Nearly 300 persons are killed every year by wild elephants in India. The

figure was as low as 200 till year 1999-2000 - an indicator of the growing

human-elephant conflict.

 

Where for centuries humans and elephants lived in relatively peaceful

co-existence, there is now hostility and violence. It was usually attributed

to high testosterone levels in male elephants in 'musth' during mating

season or to the competition for land and resources between elephants and

humans. In 'Elephant Breakdown,' an essay in the journal 'Nature', Gay

Bradshaw and her colleagues argued that today's elephant populations are

suffering from a form of chronic stress, a kind of species-wide trauma.

Decades of killings and habitat loss, they claim, have disrupted the

intricate web of familial and societal relations in the herds and affected

the milieu in which young elephants have been raised in the wild.

 

This is a phenomenon witnessed all across Africa, India and parts of

Southeast Asia. Shrinking and fragmentation of their habitat, disruption of

natural corridors they use to migrate from one area to another, dwindling

food and water forcing them to move out to look for sustenance of the herd

and humans encroaching into their areas bring them into unwanted contact and

conflict with people.

 

Elephants have a matriarchal society and the female is extremely protective

and possessive about the calves. She does not like any disturbance to the

herd. Any perception of danger triggers a violent reaction from the herd.

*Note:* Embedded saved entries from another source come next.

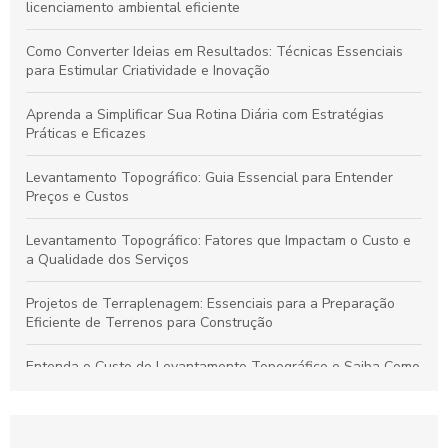
licenciamento ambiental eficiente
Como Converter Ideias em Resultados: Técnicas Essenciais
para Estimular Criatividade e Inovação
Aprenda a Simplificar Sua Rotina Diária com Estratégias
Práticas e Eficazes
Levantamento Topográfico: Guia Essencial para Entender
Preços e Custos
Levantamento Topográfico: Fatores que Impactam o Custo e
a Qualidade dos Serviços
Projetos de Terraplenagem: Essenciais para a Preparação
Eficiente de Terrenos para Construção
Entenda o Custo do Levantamento Topográfico e Saiba Como
Selecionar o Serviço Ideal para Seu Projeto
Levantamento Topográfico: Guia Completo para Serviços de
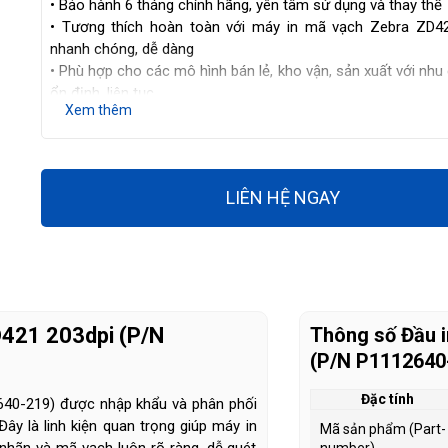
• Bảo hành 6 tháng chính hãng, yên tâm sử dụng và thay thế
• Tương thích hoàn toàn với máy in mã vạch Zebra ZD42
nhanh chóng, dễ dàng
• Phù hợp cho các mô hình bán lẻ, kho vận, sản xuất với nhu
ổn định, liên tục
Xem thêm
LIÊN HỆ NGAY
D421 203dpi (P/N
Thông số Đầu i
(P/N P1112640
Đặc tính
640-219) được nhập khẩu và phân phối
 Đây là linh kiện quan trọng giúp máy in
Mã sản phẩm (Part-
nhãn và mã vạch luôn rõ ràng, dễ quét
number)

And requirement for its sustenance drives the herd to what seems 'drastic'

action to villagers - breaking into huts where harvested crop is stored,

plundering the fields and, if disturbed, turning violent.

 

Male elephants turning into adults and thrown out of the herd - " to prevent

inbreeding " , explained an officer - are also troublesome. Left alone,

unwanted by the herd they grew up with, they are temperamental and short

tempered. While greater forest cover earlier kept them away from contact

with humans, they now frequently come face to face with each other.

 

With their habitats under pressure, elephant herds have moved into areas

they have not been seen in for decades. According to AN Prasad, Director,

Project Elephant, elephants have phenomenally long memories and in many

parts of the country, facing shortage of food and water, they have started

exploring and going back to areas they had abandoned earlier. They are seen

once again in Tirupati. For the last decade or so, they have been found in

Chhattisgarh and Madhya Pradesh. And, when Bellary region started turning

dry, they forayed into neighbouring, water-rich Maharashtra.

 

If a herd on the move encounters obstacles from human settlements, the two

react according to their earlier experience — or lack of it. Unsavoury

encounters can provoke attacks. " Even in cities there are incidents of

people shooting at others due to 'road rage', " said PR Sinha, Director of

Wildlife Institute of India.

 

In India, elephant habitats have fragmented into 88 patches in the country,

said Sinha, and this is increasing under pressure of human population. This

often throws man and animal in confrontational situations. " It is not

accidental; it is imminent, " said Sinha.